Config Manager XSS in export functions (ENG-13131)	Enhanced Configuration Manager export functions with secure download functionality, including data sanitization and safer DOM manipulation to prevent XSS vulnerabilities across all export operations (device groups, backups, golden configs, templates, compliance plans, and config parsers).
Dev Tools repository removal (ENG-13182)	Removed Dev Tools from the repository (not customer-impacting).
axios 1.11.0 security update (ENG-15142)	Updated axios to version 1.11.0 to fix security vulnerability.
express and body-parser security update (ENG-15175)	Updated express and body-parser to resolve security vulnerabilities.
express and body-parser security update (ENG-15176)	Updated express and body-parser to resolve security vulnerabilities.
express and body-parser security update (ENG-15177)	Updated express and body-parser to resolve security vulnerabilities.
express and body-parser security update (ENG-15178)	Updated express and body-parser to resolve security vulnerabilities.
express and body-parser security update (ENG-15179)	Updated express and body-parser to resolve security vulnerabilities.
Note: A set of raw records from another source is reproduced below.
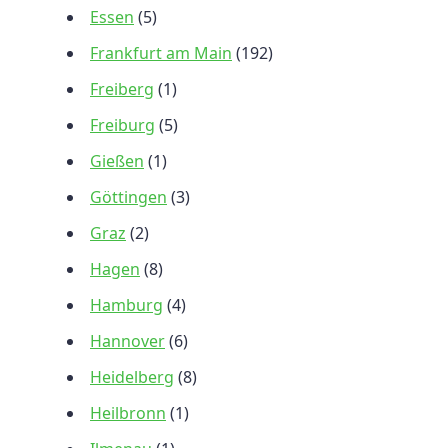
Essen
(5)
Frankfurt am Main
(192)
Freiberg
(1)
Freiburg
(5)
Gießen
(1)
Göttingen
(3)
Graz
(2)
Hagen
(8)
Hamburg
(4)
Hannover
(6)
Heidelberg
(8)
Heilbronn
(1)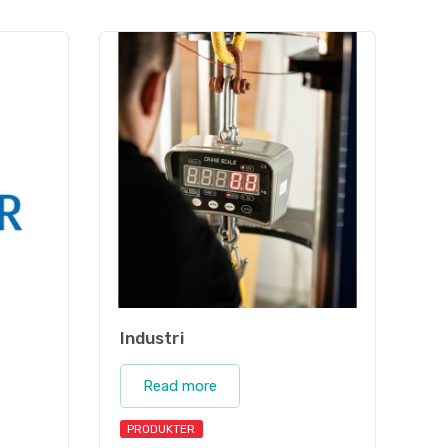
Industri
Read more
PRODUKTER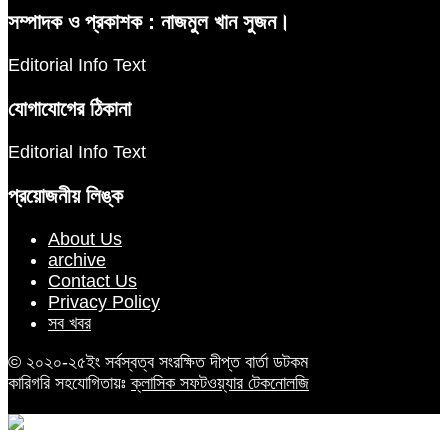
সম্পাদক ও প্রকাশক : নাজমুল খান সুজন।
Editorial Info Text
যোগাযোগের ঠিকানা
Editorial Info Text
প্রয়োজনীয় লিঙ্ক
About Us
archive
Contact Us
Privacy Policy
সব খবর
© ২০২০-২৫ইং সর্বস্বত্ব সংরক্ষিত দীপ্ত বার্তা ডটকম
কারিগরি সহযোগিতায়ঃ
ক্লাসিক সফটওয়্যার টেকনোলজি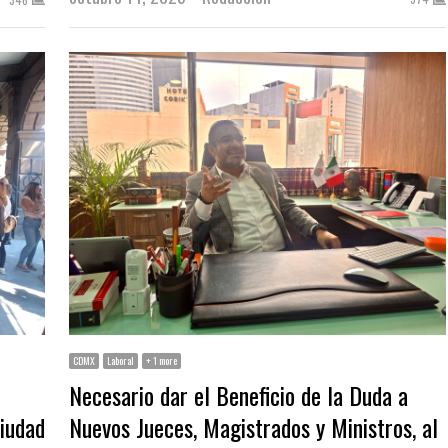
CDMX
Laboral
+ 1 more
Necesario dar el Beneficio de la Duda a
iudad
Nuevos Jueces, Magistrados y Ministros, al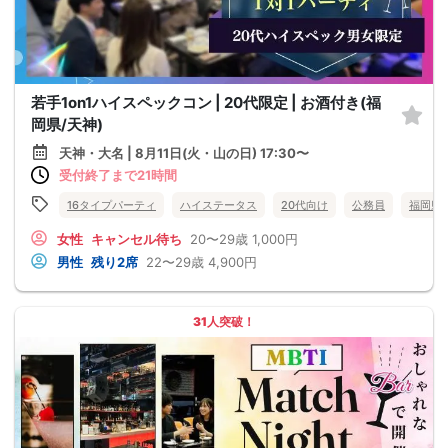
若手1on1ハイスペックコン | 20代限定 | お酒付き(福
岡県/天神)
天神・大名 | 8月11日(火・山の日) 17:30〜
受付終了まで21時間
16タイプパーティ
ハイステータス
20代向け
公務員
福岡県
女性
キャンセル待ち
20〜29歳
1,000円
男性
残り2席
22〜29歳
4,900円
31人突破！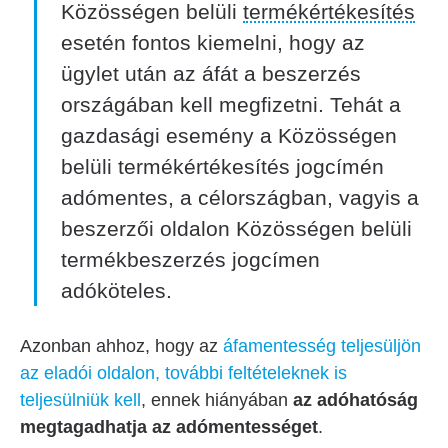
Közösségen belüli
termékértékesítés
esetén fontos kiemelni, hogy az
ügylet után az áfát a beszerzés
országában kell megfizetni. Tehát a
gazdasági esemény a Közösségen
belüli termékértékesítés jogcímén
adómentes, a célországban, vagyis a
beszerzői oldalon Közösségen belüli
termékbeszerzés jogcímen
adóköteles.
Azonban ahhoz, hogy az
áfamentesség teljesüljön
az eladói oldalon, további feltételeknek is
teljesülniük kell
, ennek hiányában
az adóhatóság
megtagadhatja az adómentességet
.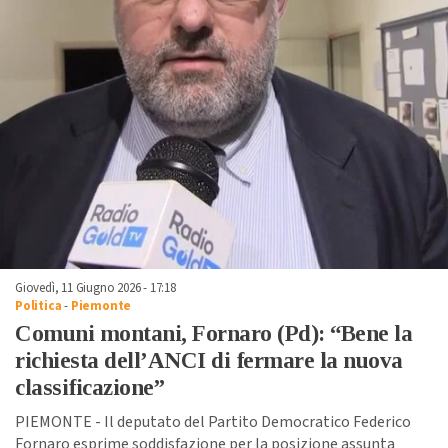
Giovedì, 11 Giugno 2026 - 17:18
Politica
-
Piemonte
Comuni montani, Fornaro (Pd): “Bene la
richiesta dell’ANCI di fermare la nuova
classificazione”
PIEMONTE - Il deputato del Partito Democratico Federico
Fornaro esprime soddisfazione per la posizione assunta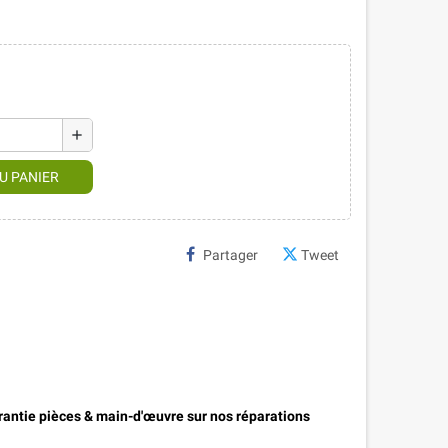
add
U PANIER
Partager
Tweet
antie pièces & main-d'œuvre sur nos réparations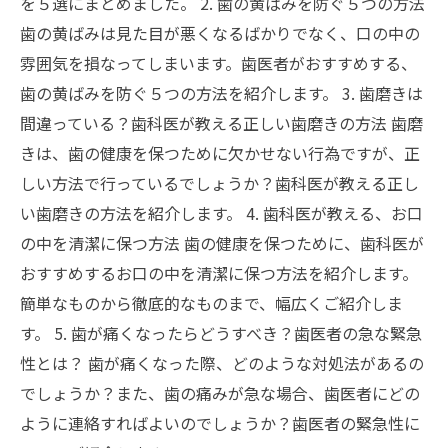
を５選にまとめました。 2. 歯の黄ばみを防ぐ５つの方法
歯の黄ばみは見た目が悪くなるばかりでなく、口の中の
雰囲気を損なってしまいます。歯医者がおすすめする、
歯の黄ばみを防ぐ５つの方法を紹介します。 3. 歯磨きは
間違っている？歯科医が教える正しい歯磨きの方法 歯磨
きは、歯の健康を保つために欠かせない行為ですが、正
しい方法で行っているでしょうか？歯科医が教える正し
い歯磨きの方法を紹介します。 4. 歯科医が教える、お口
の中を清潔に保つ方法 歯の健康を保つために、歯科医が
おすすめするお口の中を清潔に保つ方法を紹介します。
簡単なものから徹底的なものまで、幅広くご紹介しま
す。 5. 歯が痛くなったらどうすべき？歯医者の急な緊急
性とは？ 歯が痛くなった際、どのような対処法があるの
でしょうか？また、歯の痛みが急な場合、歯医者にどの
ように連絡すればよいのでしょうか？歯医者の緊急性に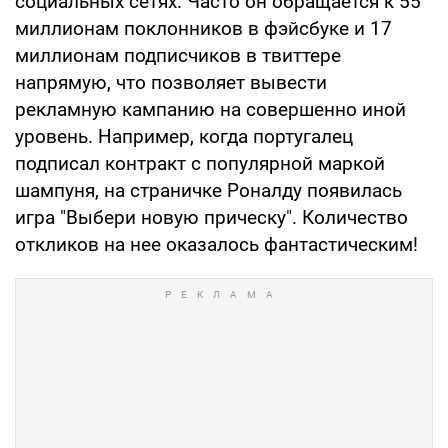
социальных сетях. Часто он обращается к 55
миллионам поклонников в фэйсбуке и 17
миллионам подписчиков в твиттере
напрямую, что позволяет вывести
рекламную кампанию на совершенно иной
уровень. Например, когда португалец
подписал контракт с популярной маркой
шампуня, на страничке Роналду появилась
игра "Выбери новую прическу". Количество
откликов на нее оказалось фантастическим!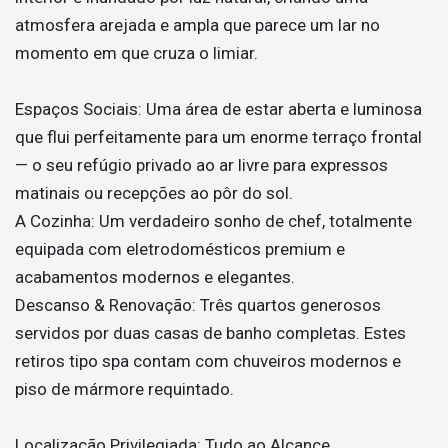
atmosfera arejada e ampla que parece um lar no
momento em que cruza o limiar.
Espaços Sociais: Uma área de estar aberta e luminosa
que flui perfeitamente para um enorme terraço frontal
— o seu refúgio privado ao ar livre para expressos
matinais ou recepções ao pôr do sol.
A Cozinha: Um verdadeiro sonho de chef, totalmente
equipada com eletrodomésticos premium e
acabamentos modernos e elegantes.
Descanso & Renovação: Três quartos generosos
servidos por duas casas de banho completas. Estes
retiros tipo spa contam com chuveiros modernos e
piso de mármore requintado.
Localização Privilegiada: Tudo ao Alcance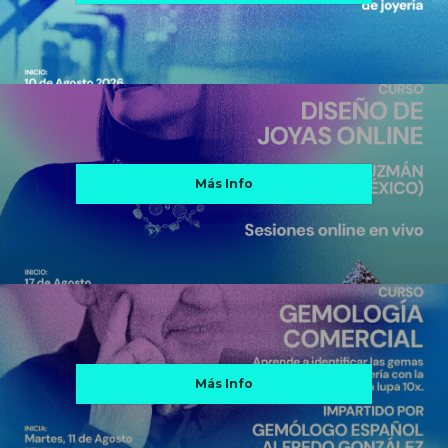
Más Info
Más Info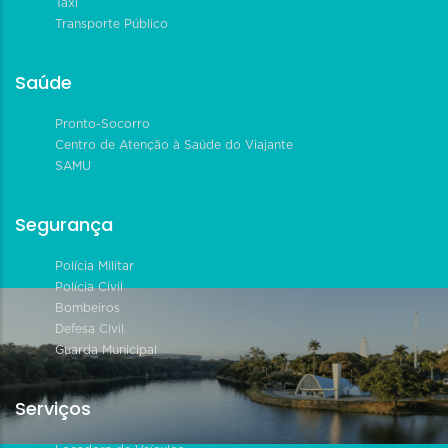
Táxi
Transporte Público
Saúde
Pronto-Socorro
Centro de Atenção à Saúde do Viajante
SAMU
Segurança
Polícia Militar
Polícia Civil
Bombeiros
Defesa Civil
Guarda Municipal
Serviços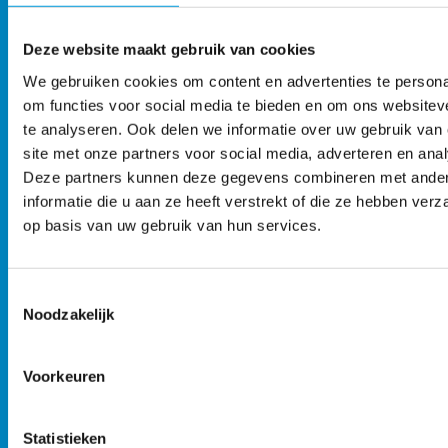
dan ooit
tevoren.
Deze website maakt gebruik van cookies
Caroline Tjan |
We gebruiken cookies om content en advertenties te persona
Voormalig Senior
om functies voor social media te bieden en om ons websitev
te analyseren. Ook delen we informatie over uw gebruik van
Communications
site met onze partners voor social media, adverteren en ana
Manager
Deze partners kunnen deze gegevens combineren met ande
informatie die u aan ze heeft verstrekt of die ze hebben ver
op basis van uw gebruik van hun services.
Toestemmingsselectie
Noodzakelijk
Voorkeuren
Statistieken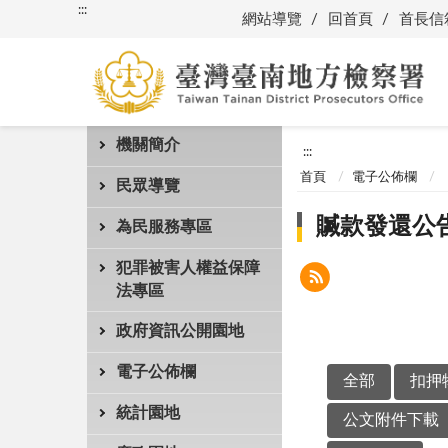
:::
網站導覽
回首頁
首長信
機關簡介
:::
首頁
電子公佈欄
民眾導覽
贓款發還公
為民服務專區
犯罪被害人權益保障
法專區
政府資訊公開園地
電子公佈欄
全部
扣押
統計園地
公文附件下載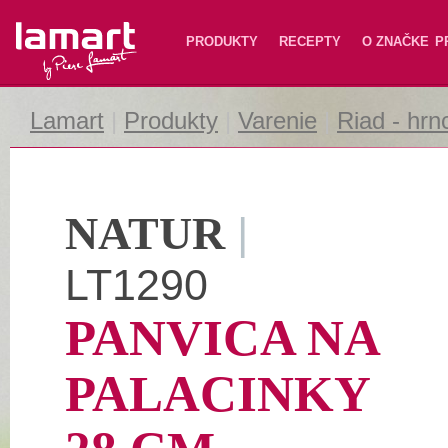
Lamart
PRODUKTY
RECEPTY
O ZNAČKE
P
Lamart
|
Produkty
|
Varenie
|
Riad - hrn
NATUR
|
LT1290
PANVICA NA
PALACINKY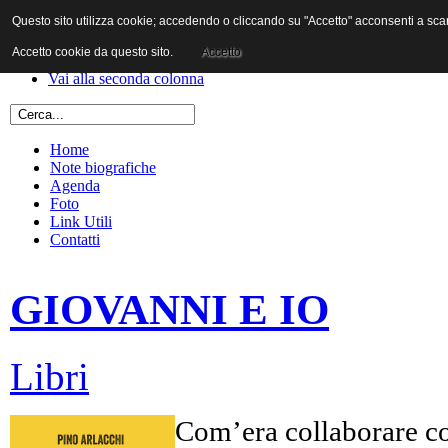
Questo sito utilizza cookie; accedendo o cliccando su "Accetto" acconsenti a scaric
Vai al contenuto
Vai alla navigazione principale
Accetto cookie da questo sito.
Accetto
Vai alla prima colonna
Vai alla seconda colonna
Home
Note biografiche
Agenda
Foto
Link Utili
Contatti
GIOVANNI E IO
Libri
Com’era collaborare co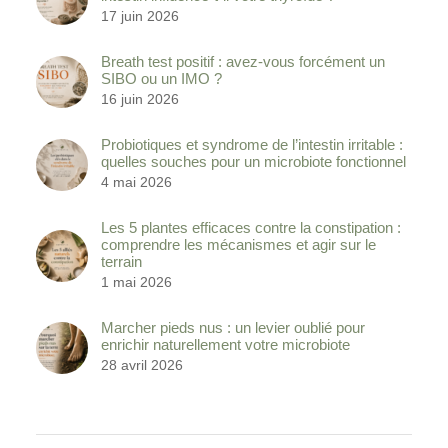
17 juin 2026
Breath test positif : avez-vous forcément un
SIBO ou un IMO ?
16 juin 2026
Probiotiques et syndrome de l’intestin irritable :
quelles souches pour un microbiote fonctionnel
4 mai 2026
Les 5 plantes efficaces contre la constipation :
comprendre les mécanismes et agir sur le
terrain
1 mai 2026
Marcher pieds nus : un levier oublié pour
enrichir naturellement votre microbiote
28 avril 2026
Cookie XSS security update (ENG-15181)	Updated express and body-parser to resolve XSS vulnerability in cookie.
express body-parser XSS security update (ENG-15450)	Updated express and body-parser to resolve XSS vulnerability.
Emotion @babel/runtime vulnerability (ENG-15510)	Updated emotion dependencies to fix vulnerability in @babel/runtime.
Emotion packages and axios security update (ENG-15512)	Upgraded @Emotion packages (css, react, styled) and axios from 1.8.4 to 1.12.2 to address resource allocation security issues.